▶ [Instruction]:
For the material below, return exactly the lines starting at the one holding "m. Yang sudah berwujud baju atau" and ending at the one holding "pakai. Tergantung tingkat kerumitan", counting both as part of the range.

[Data records Boundary: Start]

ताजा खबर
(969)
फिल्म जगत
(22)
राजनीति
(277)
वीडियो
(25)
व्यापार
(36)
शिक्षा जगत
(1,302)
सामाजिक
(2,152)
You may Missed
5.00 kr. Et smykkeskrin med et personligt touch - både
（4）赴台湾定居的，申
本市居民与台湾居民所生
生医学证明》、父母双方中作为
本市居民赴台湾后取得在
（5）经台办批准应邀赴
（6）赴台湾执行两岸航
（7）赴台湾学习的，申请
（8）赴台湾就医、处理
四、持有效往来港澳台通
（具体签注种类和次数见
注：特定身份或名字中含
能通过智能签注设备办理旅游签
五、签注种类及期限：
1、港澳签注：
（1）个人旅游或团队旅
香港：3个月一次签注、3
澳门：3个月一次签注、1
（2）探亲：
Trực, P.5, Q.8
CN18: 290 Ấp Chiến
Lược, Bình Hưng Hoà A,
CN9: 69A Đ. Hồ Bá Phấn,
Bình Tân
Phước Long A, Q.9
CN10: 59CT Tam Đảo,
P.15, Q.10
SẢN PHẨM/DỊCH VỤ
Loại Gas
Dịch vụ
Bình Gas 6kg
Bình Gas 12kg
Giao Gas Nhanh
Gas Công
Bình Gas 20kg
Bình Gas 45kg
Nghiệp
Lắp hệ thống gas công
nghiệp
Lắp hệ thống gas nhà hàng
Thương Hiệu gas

[Data records Boundary: End]
[Data records Boundary: Start]

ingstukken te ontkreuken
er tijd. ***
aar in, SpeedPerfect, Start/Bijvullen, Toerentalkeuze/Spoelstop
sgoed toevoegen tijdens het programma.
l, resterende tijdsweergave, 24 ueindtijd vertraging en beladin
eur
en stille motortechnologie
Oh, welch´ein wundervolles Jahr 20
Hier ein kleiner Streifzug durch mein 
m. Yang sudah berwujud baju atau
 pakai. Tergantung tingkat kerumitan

[Data records Boundary: End]

▶ [Solution for this exercise]:
m. Yang sudah berwujud baju atau
 pakai. Tergantung tingkat kerumitan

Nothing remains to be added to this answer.